Dataset entries
□ □ □ □

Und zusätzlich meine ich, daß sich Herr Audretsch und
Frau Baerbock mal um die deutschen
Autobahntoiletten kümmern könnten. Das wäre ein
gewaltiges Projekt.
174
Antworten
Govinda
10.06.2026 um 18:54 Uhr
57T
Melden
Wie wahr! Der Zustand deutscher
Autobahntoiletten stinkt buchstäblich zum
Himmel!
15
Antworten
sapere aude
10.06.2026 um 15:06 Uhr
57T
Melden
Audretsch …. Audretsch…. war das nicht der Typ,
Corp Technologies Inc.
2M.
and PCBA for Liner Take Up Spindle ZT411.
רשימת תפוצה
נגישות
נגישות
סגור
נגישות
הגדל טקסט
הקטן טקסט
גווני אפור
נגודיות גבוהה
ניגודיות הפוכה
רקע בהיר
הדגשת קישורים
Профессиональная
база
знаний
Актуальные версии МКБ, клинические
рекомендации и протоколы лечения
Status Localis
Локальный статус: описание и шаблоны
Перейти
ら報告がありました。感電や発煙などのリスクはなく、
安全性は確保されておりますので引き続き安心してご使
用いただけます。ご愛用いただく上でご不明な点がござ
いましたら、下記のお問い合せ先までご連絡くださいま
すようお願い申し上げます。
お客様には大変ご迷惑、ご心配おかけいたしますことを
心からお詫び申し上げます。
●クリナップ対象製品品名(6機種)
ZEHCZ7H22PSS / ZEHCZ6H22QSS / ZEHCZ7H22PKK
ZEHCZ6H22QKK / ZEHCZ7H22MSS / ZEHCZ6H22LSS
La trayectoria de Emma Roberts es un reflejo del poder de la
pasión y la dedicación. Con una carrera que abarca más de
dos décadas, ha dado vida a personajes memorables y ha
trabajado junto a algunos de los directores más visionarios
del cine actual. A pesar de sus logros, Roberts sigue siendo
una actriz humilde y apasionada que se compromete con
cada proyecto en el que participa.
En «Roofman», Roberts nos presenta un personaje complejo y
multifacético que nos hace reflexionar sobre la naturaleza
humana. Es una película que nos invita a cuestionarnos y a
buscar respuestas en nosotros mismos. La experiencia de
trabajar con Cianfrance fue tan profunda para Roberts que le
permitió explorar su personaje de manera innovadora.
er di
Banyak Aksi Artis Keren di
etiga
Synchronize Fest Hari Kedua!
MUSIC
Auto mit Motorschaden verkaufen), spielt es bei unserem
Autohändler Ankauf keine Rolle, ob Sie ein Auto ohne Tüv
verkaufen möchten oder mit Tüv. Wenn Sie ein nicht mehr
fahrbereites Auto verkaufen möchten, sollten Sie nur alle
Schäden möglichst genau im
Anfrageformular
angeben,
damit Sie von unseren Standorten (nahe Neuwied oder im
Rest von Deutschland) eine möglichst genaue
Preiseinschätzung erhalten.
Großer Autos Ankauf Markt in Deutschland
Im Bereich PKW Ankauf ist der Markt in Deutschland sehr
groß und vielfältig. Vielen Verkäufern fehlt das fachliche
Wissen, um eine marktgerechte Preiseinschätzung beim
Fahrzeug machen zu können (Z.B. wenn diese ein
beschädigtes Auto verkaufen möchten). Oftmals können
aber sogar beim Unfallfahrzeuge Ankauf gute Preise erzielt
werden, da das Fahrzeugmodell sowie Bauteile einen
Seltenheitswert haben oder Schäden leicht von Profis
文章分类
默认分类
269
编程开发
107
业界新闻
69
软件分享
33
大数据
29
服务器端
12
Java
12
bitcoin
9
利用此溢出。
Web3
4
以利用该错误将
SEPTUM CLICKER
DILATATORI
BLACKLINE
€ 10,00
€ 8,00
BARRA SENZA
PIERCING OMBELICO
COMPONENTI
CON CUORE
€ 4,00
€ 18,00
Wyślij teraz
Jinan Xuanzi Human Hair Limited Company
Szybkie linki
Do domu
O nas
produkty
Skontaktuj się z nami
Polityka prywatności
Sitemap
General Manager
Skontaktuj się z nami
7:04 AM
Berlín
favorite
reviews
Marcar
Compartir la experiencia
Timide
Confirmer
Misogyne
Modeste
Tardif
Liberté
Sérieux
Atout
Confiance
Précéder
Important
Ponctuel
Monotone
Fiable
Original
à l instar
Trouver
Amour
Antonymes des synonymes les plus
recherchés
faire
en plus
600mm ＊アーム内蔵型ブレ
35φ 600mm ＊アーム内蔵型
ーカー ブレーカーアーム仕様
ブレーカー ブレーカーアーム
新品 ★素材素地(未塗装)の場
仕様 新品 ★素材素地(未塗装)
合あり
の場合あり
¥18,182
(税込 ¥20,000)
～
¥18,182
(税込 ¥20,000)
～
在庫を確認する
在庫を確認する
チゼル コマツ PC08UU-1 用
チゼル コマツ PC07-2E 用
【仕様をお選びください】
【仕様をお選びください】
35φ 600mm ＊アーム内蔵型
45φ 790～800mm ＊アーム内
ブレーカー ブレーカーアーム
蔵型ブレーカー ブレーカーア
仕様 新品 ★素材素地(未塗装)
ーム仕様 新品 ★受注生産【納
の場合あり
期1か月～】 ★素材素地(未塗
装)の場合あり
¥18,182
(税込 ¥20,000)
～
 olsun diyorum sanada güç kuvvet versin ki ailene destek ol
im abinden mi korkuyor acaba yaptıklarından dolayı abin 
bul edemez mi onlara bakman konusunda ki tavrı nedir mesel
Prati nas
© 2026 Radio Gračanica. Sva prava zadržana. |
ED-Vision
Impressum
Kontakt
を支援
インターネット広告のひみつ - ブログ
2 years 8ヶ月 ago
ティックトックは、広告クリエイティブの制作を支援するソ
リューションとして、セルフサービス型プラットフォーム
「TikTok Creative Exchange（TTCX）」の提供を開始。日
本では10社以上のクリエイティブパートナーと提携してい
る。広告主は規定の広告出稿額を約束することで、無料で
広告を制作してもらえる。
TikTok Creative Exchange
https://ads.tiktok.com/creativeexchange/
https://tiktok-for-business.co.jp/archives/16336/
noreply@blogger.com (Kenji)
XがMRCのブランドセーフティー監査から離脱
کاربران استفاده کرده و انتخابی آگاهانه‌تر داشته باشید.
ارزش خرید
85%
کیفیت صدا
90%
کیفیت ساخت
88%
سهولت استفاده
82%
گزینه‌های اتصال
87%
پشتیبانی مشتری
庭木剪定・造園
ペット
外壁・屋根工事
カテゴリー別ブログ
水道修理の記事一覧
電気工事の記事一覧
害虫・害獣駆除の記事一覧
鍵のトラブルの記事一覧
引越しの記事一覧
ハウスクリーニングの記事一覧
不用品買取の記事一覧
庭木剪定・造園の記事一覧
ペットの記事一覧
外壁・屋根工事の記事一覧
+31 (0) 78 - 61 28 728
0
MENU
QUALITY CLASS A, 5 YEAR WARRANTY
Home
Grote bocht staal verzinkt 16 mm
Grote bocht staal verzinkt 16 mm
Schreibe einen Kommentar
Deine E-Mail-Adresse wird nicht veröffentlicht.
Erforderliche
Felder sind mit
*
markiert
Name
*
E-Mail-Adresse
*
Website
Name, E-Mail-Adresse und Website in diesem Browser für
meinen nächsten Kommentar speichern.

□ □ □ □

▶ [WORK INSTRUCTIONS] In the reply, include exactly the lines from the beginning of the entries above through the line holding "Autohändler Ankauf keine", and nothing besides.

▶ [RESULT OF THIS TASK]
Und zusätzlich meine ich, daß sich Herr Audretsch und
Frau Baerbock mal um die deutschen
Autobahntoiletten kümmern könnten. Das wäre ein
gewaltiges Projekt.
174
Antworten
Govinda
10.06.2026 um 18:54 Uhr
57T
Melden
Wie wahr! Der Zustand deutscher
Autobahntoiletten stinkt buchstäblich zum
Himmel!
15
Antworten
sapere aude
10.06.2026 um 15:06 Uhr
57T
Melden
Audretsch …. Audretsch…. war das nicht der Typ,
Corp Technologies Inc.
2M.
and PCBA for Liner Take Up Spindle ZT411.
רשימת תפוצה
נגישות
נגישות
סגור
נגישות
הגדל טקסט
הקטן טקסט
גווני אפור
נגודיות גבוהה
ניגודיות הפוכה
רקע בהיר
הדגשת קישורים
Профессиональная
база
знаний
Актуальные версии МКБ, клинические
рекомендации и протоколы лечения
Status Localis
Локальный статус: описание и шаблоны
Перейти
ら報告がありました。感電や発煙などのリスクはなく、
安全性は確保されておりますので引き続き安心してご使
用いただけます。ご愛用いただく上でご不明な点がござ
いましたら、下記のお問い合せ先までご連絡くださいま
すようお願い申し上げます。
お客様には大変ご迷惑、ご心配おかけいたしますことを
心からお詫び申し上げます。
●クリナップ対象製品品名(6機種)
ZEHCZ7H22PSS / ZEHCZ6H22QSS / ZEHCZ7H22PKK
ZEHCZ6H22QKK / ZEHCZ7H22MSS / ZEHCZ6H22LSS
La trayectoria de Emma Roberts es un reflejo del poder de la
pasión y la dedicación. Con una carrera que abarca más de
dos décadas, ha dado vida a personajes memorables y ha
trabajado junto a algunos de los directores más visionarios
del cine actual. A pesar de sus logros, Roberts sigue siendo
una actriz humilde y apasionada que se compromete con
cada proyecto en el que participa.
En «Roofman», Roberts nos presenta un personaje complejo y
multifacético que nos hace reflexionar sobre la naturaleza
humana. Es una película que nos invita a cuestionarnos y a
buscar respuestas en nosotros mismos. La experiencia de
trabajar con Cianfrance fue tan profunda para Roberts que le
permitió explorar su personaje de manera innovadora.
er di
Banyak Aksi Artis Keren di
etiga
Synchronize Fest Hari Kedua!
MUSIC
Auto mit Motorschaden verkaufen), spielt es bei unserem
Autohändler Ankauf keine Rolle, ob Sie ein Auto ohne Tüv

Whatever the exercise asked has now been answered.